* _Problem to work on_
In the forum thread, which invention does Marlayna call the best ever?

── Excerpt to read ──

I should point out I have a loving wife, amazing in-laws, and a few good close friends, who I believe are my real family.


----------



## RJI (Dec 18, 2014)

I have for the most part cut off most of my "blood" family. I have one sister who I am proud to associate with but the rest became anchors and needed to be gone from my life for my own happiness. I came to realize that I would never accept the things they did to me from my friends and coworkers so why was I allowing it from them. 

It definitely was hard at first particularly around the holidays but in the long run I am soooo much better off now.


----------



## Marlayna (Dec 18, 2014)

Caller ID was the best invention ever. If you don't answer the phone, you don't have to talk to them. Sooner or later they get the message. The holidays are especially hard when you see others celebrating with their families, but then, it still beats being mentally and emotionally beaten down by those who proclaim to love you.
Some mothers can be very mean and abusive, it's a fact of life, but you don't have to endure it, unless you choose to.


----------



## Highsteppa (Dec 18, 2014)

Condolences that your family is at odds with what makes you happy. The only advice I can offer is live strong and accept yourself for what you want and what you need in live - don't apologize for being someone that knows what makes you happy in life.


----------



## bayone (Dec 21, 2014)

───
── Provided data ──

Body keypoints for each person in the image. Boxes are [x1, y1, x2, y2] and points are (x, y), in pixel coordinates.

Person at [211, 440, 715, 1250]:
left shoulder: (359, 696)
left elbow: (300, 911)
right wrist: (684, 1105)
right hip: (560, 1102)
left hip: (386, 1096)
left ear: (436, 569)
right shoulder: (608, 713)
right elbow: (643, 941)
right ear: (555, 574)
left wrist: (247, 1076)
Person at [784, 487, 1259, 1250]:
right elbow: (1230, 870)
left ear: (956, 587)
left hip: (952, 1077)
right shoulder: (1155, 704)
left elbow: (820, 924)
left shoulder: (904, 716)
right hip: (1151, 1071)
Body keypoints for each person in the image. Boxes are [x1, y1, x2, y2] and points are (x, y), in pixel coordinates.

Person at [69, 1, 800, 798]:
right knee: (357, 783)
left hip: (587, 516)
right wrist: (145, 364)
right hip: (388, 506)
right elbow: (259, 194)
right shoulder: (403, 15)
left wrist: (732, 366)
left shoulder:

───

* _Result of the exercise_
Caller ID.